The fire district has a contract to buy 3.25 acres and a building in Ashland that are owned by the Missouri Department of Transportation. If the bond passes, the money will be used to renovate and equip this building for training.

Renovating a building for training would carry about half the cost of building a new one, Cunningham said. He believes it would be the best and cheapest option.

Cunningham also noted that weather doesn't always permit outdoor training; an indoor facility would allow classes at any time.

The facility will also allow more room to store training props and keep them in good condition, Fire Chief Roger Jaeger said. As it stands, the district has to replace props every two years because of the damage they sustain from being outside.

"This is the first phase of it that could last us up to 30, 40, even 50 years," Jaeger said.

Remodeling the station

In addition to a training facility, the fire district also wants to remodel the 17-year-old fire station in Ashland to add more rooms for the firefighters who stay there.

The station now has three rooms for firefighters, but they are very small, Jaeger said. The fire district wants to add more rooms that are larger for firefighters to live in as well as additional office space. More residences would allow for faster response times to emergencies.

Because all the firefighters are volunteers, they also maintain regular jobs. If more can stay in the station, they can respond to an emergency within three minutes. If tones go off while they're all at home, though, they have to respond from there, delaying the response time.

The fire district also wants to add on an extra bay for a new fire truck.

New fire truck 

The fire district wants to replace its first-response fire engine, which is 20 years old.

Last year alone, maintenance costs on this truck reached $18,000, which Cunningham noted is 7.2 percent of the district's annual budget. That's too much for a district that operates on such a tight budget, he said.
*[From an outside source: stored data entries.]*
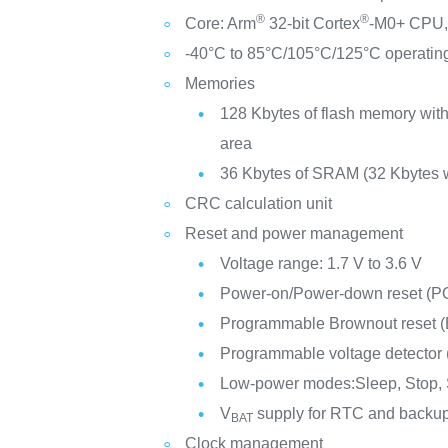
®
®
Core: Arm
32-bit Cortex
-M0+ CPU, 
-40°C to 85°C/105°C/125°C operatin
Memories
128 Kbytes of flash memory with
area
36 Kbytes of SRAM (32 Kbytes w
CRC calculation unit
Reset and power management
Voltage range: 1.7 V to 3.6 V
Power-on/Power-down reset (
Programmable Brownout reset 
Programmable voltage detector
Low-power modes:Sleep, Stop,
V
supply for RTC and backup
BAT
Clock management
The fire district wants to buy a new truck that uses foam, which can fight more fire with less water and also causes less damage to homes. 

Financial impact of the bond

Approval of the bond issue would also be a great deal for taxpayers, Cunningham said, because they will pay a lot less money for these services than they would in other districts. 

Right now, the fire district is retiring a bond issue from 2003, in which the owner of a $100,000 home pays $77 per year in property taxes. If the new bond issue is approved, the same homeowner would pay about $75 per year.

"We didn't seek as much money as we could have," Cunningham said. "We just went for the amount of money we needed to reduce tax levies needed to pay the bond."

Cunningham said if the bond issue wasn't approved, property taxes would decrease more than if the bond was passed, but he wasn't sure about the size of the decrease.